In the present study, an attempt was also made to amplify the lpa-14 and ituD genes of iturin operon. In Bacillus Iturin operon is 38–40 kb in size and consists of four open reading frames ituA, ituB, ItuC, and ituD [25]. The ituD encodes a putative malonyl coenzyme A transacylase, whose disruption results in a specific deficiency in iturin A production [8, 25]. The ituA (lpa-14) encodes the 4′-phosphopantetheinyl transferase required for maturation of template enzyme of iturin A [7]. Both these genes play leading role in the production of iturin A. The PCR method using specific primers could be applied to detect the presence of ituD and lpa-14 genes [6]. The lpa-14 and iduD genes of RP24 showed 98% and 97% homology with the corresponding genes of iturin operon of Bacillus subtilis in the existing database, respectively. Bacillus subtilis 168 Marburg could not produce lipopeptide surfactin, fengycin, and iturin due to a frameshift mutation in sfp gene coding for 4′-phosphopantetheinyl transferase which is responsible for conversion of nascent antibiotic synthetases to their active holoforms [16]. Interestingly introduction of a native sfp gene into B. subtilis 168 provoked surfactin and fengycin production [26]. In the present study, the NM could not produce any of the antibiotics, as detected in parent strain. This could be due to simultaneous mutations in the operons of three antibiotics or due to the mutation in some common gene/s that might be involved in the production of all three antibiotics in B. subtilis RP24.

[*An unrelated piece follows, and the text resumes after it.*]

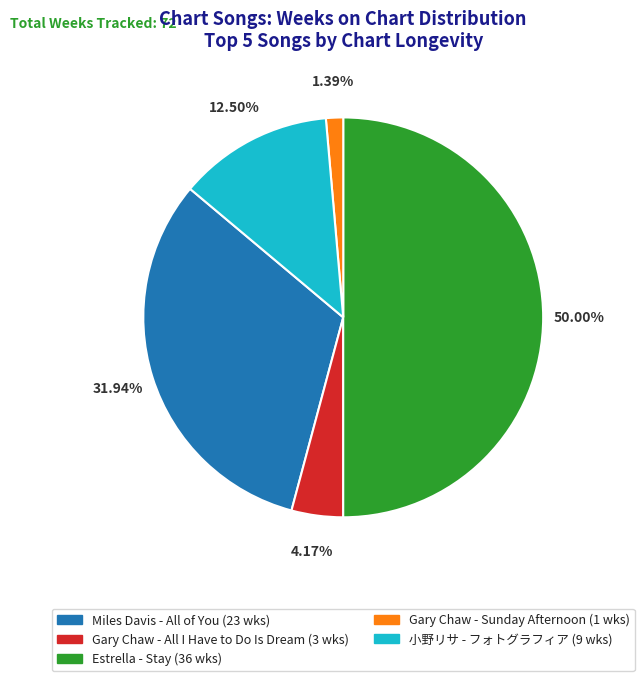

The 小野リサ - フォトグラフィア slice represents 6% of the pie. True or false?

False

Iturin and fengycin are lipopeptide antibiotics with a broad antifungal spectrum. Surfactin are strong biosurfactants and have some synergistic effects on the antifungal activity of iturin A. They have wide application in industries and medicine [22]. In our present observation, an efficient iturin A producing B. subtilis RP24 strain along with fengycin and surfactin provide a broad antifungal spectrum which can be further exploited as a biocontrol agent and for the commercial production of antifungal compounds.